While testing a Core Os cluster with three nodes, after successfully adding and removing few additional nodes, I encountered the following problem, supposedly due to a race condition during the election process for etcd.
Checking the new leader gives:
> $ curl -L http://127.0.0.1:4001/v2/stats/leader
> {"errorCode":300,"message":"Raft Internal Error","index":629006}
Journalctl for each machine in the cluster gives:
> $ journalctl -r -u etcd
> -- Logs begin at Wed 2014-11-12 15:09:01 UTC, end at Mon 2014-11-24 10:47:34 UTC. -- Nov 24 10:47:34 node-1 etcd[56576]: [etcd] Nov 24
> 10:47:34.307 INFO | 965d12d38a4a4b2c807bd232fb7b0db7: term #5221
> started. Nov 24 10:47:34 node-1 etcd[56576]: [etcd] Nov 24
> 10:47:34.306 INFO | 965d12d38a4a4b2c807bd232fb7b0db7: state
> changed from 'candidate' to 'follower'. Nov 24 10:47:33 node-1
> etcd[56576]: [etcd] Nov 24 10:47:33.098 INFO |
> 965d12d38a4a4b2c807bd232fb7b0db7: state changed from 'follower' to
> 'candidate'. Nov 24 10:47:32 node-1 etcd[56576]: [etcd] Nov 24
> 10:47:32.081 INFO | 965d12d38a4a4b2c807bd232fb7b0db7: term #5219
> started. Nov 24 10:47:32 node-1 etcd[56576]: [etcd] Nov 24
> 10:47:32.081 INFO | 965d12d38a4a4b2c807bd232fb7b0db7: state
> changed from 'candidate' to 'follower'. Nov 24 10:47:31 node-1
> etcd[56576]: [etcd] Nov 24 10:47:31.962 INFO |
> 965d12d38a4a4b2c807bd232fb7b0db7: state changed from 'follower' to
> 'candidate'.
And listing the machines with fleet fails:
> $ fleetctl list-machines 2014/11/24 10:56:19 INFO client.go:278:
> Failed getting response from http://127.0.0.1:4001/: dial tcp
> 127.0.0.1:4001: connection refused 2014/11/24 10:56:19 ERROR client.go:200: Unable to get result for {Get
> /_coreos.com/fleet/machines}, retrying in 100ms 2014/11/24 10:56:19
> INFO client.go:278: Failed getting response from
> http://127.0.0.1:4001/: dial tcp 127.0.0.1:4001: connection refused
> 2014/11/24 10:56:19 ERROR client.go:200: Unable to get result for {Get
> /_coreos.com/fleet/machines}, retrying in 200ms 2014/11/24 10:56:19
> INFO client.go:278: Failed getting response from
> http://127.0.0.1:4001/: dial tcp 127.0.0.1:4001: connection refused
Listing the machines in the cluster gives:
> $ curl -L http://127.0.0.1:7001/v2/admin/machines [{"name":"
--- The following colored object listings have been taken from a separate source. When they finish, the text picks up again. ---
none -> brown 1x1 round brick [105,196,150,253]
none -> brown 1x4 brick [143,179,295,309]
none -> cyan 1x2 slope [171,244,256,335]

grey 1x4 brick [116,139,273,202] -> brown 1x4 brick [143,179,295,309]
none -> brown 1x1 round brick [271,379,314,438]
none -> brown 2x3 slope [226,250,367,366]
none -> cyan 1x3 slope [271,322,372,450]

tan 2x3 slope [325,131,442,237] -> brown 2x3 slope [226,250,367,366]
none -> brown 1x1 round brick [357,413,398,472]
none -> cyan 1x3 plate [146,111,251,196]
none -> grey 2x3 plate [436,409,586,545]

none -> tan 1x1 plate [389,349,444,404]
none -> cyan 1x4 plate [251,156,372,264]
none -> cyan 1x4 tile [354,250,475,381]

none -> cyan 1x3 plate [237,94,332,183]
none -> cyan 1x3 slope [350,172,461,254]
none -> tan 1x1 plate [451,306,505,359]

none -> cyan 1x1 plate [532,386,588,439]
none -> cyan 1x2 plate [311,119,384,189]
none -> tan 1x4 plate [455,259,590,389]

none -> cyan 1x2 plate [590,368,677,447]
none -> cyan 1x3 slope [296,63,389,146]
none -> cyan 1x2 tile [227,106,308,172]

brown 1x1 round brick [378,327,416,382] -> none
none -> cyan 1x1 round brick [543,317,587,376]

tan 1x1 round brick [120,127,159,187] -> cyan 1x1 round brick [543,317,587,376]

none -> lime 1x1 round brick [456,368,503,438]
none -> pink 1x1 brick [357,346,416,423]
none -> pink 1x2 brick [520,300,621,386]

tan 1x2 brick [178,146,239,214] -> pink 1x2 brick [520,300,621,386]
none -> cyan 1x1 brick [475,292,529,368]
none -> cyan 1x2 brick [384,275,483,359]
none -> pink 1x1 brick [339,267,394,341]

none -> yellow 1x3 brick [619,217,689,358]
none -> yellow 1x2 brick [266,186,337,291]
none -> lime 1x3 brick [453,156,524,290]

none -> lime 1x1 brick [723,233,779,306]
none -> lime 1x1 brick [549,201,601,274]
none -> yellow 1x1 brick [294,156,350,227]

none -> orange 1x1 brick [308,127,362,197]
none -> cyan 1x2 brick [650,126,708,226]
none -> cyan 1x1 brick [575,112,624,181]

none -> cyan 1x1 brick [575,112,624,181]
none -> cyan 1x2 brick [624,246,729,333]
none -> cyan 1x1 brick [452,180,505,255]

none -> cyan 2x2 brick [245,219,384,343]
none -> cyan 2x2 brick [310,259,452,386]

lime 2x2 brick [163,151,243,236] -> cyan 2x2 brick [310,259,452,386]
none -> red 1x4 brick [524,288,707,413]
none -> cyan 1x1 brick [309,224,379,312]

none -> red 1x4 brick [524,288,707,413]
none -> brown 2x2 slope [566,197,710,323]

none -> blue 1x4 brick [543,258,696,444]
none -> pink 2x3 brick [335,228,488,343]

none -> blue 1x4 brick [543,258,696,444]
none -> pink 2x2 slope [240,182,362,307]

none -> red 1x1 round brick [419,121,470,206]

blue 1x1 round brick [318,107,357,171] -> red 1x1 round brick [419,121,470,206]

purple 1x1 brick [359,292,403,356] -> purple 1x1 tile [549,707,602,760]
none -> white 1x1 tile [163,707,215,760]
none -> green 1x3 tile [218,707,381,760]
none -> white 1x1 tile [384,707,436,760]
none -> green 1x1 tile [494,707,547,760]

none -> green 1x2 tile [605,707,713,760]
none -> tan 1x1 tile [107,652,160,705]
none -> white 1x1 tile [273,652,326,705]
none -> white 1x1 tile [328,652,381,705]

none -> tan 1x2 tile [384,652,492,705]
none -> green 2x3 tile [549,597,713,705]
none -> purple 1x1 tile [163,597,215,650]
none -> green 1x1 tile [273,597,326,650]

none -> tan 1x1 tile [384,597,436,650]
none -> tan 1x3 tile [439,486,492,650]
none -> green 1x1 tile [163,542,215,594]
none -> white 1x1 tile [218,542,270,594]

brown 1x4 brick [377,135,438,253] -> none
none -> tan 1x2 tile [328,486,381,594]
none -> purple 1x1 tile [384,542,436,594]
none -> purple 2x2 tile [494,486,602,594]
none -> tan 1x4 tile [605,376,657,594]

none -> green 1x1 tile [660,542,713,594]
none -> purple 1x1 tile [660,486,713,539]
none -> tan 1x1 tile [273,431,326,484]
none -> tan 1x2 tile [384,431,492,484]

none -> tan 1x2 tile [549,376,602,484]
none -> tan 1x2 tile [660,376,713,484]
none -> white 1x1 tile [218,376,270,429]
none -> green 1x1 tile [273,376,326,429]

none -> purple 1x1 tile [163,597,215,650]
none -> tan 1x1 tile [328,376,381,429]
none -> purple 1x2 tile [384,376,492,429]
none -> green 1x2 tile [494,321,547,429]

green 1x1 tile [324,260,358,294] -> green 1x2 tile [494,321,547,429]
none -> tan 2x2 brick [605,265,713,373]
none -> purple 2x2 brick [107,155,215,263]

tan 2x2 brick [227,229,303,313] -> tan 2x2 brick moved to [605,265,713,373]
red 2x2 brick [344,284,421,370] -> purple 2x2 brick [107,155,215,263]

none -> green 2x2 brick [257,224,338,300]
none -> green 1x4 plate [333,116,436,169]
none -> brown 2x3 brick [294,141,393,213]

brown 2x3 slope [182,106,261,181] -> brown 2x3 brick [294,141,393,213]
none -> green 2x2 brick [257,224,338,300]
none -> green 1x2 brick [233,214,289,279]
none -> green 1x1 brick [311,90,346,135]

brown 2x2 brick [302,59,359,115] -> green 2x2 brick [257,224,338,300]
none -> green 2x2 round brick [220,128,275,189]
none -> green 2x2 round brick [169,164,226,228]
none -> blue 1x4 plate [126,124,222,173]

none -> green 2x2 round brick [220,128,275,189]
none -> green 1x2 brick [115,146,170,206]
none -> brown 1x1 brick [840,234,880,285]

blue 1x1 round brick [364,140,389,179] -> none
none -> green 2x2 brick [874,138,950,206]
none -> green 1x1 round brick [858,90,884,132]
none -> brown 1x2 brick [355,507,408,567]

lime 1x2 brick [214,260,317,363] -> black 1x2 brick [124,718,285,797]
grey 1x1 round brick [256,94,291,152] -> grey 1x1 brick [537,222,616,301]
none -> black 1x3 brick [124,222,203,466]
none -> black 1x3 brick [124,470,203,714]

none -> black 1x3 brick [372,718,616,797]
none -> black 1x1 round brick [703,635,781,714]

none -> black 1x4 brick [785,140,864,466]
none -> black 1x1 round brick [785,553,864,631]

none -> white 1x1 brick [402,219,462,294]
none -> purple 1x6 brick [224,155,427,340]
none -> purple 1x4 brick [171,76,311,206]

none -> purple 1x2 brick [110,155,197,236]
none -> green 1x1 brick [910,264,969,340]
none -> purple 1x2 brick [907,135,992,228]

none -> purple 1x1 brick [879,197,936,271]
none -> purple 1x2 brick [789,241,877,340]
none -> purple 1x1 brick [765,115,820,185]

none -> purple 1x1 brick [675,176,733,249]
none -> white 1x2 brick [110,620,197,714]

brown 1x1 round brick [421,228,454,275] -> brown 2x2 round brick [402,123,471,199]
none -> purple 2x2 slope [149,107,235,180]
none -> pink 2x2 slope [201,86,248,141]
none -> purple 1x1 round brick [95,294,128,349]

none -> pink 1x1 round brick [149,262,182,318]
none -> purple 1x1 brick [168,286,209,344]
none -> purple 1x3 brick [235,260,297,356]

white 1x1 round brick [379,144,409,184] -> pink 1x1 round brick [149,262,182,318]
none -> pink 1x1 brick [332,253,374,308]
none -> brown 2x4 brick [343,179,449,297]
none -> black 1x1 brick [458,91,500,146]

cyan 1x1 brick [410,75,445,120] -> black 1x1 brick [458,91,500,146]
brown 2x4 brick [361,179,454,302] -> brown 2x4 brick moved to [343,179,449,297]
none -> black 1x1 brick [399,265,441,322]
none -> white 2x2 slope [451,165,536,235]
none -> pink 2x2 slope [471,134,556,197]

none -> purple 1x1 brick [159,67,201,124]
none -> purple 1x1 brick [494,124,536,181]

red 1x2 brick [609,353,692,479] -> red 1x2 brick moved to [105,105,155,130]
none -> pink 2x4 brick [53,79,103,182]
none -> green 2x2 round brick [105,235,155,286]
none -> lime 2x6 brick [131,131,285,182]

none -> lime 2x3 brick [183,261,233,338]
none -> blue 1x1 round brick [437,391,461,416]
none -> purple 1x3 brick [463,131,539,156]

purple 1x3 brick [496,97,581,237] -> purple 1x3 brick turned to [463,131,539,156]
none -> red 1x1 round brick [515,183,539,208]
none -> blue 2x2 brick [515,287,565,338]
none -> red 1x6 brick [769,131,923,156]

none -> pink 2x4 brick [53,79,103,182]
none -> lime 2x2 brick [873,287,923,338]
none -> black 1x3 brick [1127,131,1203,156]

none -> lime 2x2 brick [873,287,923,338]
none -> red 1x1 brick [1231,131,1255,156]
> ","state":"follower","clientURL":"http://100.72.62.35:4001","peerURL":"http://100.72.62.35:7001"},{"name":"555cca74216644fea48990673b3d539c","state":"follower","clientURL":"http://100.72.62.59:4001","peerURL":"http://100.72.62.59:7001"},{"name":"965d12d38a4a4b2c807bd232fb7b0db7","state":"follower","clientURL":"http://100.72.20.153:4001","peerURL":"http://100.72.20.153:7001"},{"name":"a1b566dedb194c259f7eb2ffde5595b1","state":"follower","clientURL":"http://100.72.62.2:4001","peerURL":"http://100.72.62.2:7001"},{"name":"a45efba827754b5f93c38b751a0ae273","state":"follower","clientURL":"http://100.72.62.31:4001","peerURL":"http://100.72.62.31:7001"},{"name":"d041738235a9483cb814d37ca7fa4b6d","state":"follower","clientURL":"http://100.72.20.18:4001","peerURL":"http://100.72.20.18:7001"}]
but only three machines are currently running. I tried to add additional machines to reach the quorum with no avail. I'm running the following version:
> $ etcdctl -v
> etcdctl version 0.4.6
for which, as mentioned here https://coreos.com/docs/distributed-configuration/etcd-api/#cluster-config, the leader module to force a leader has been removed. The ugly part is that since there is no quorum I'm not able to remove from the list of machines the ones that are not currently running using for example:
> $ curl -L -XDELETE
> http://127.0.0.1:7001/v2/admin/machines/2abbf47a9e644bc69652a986d796d7a6
which has no effect. Is there any way to save the cluster?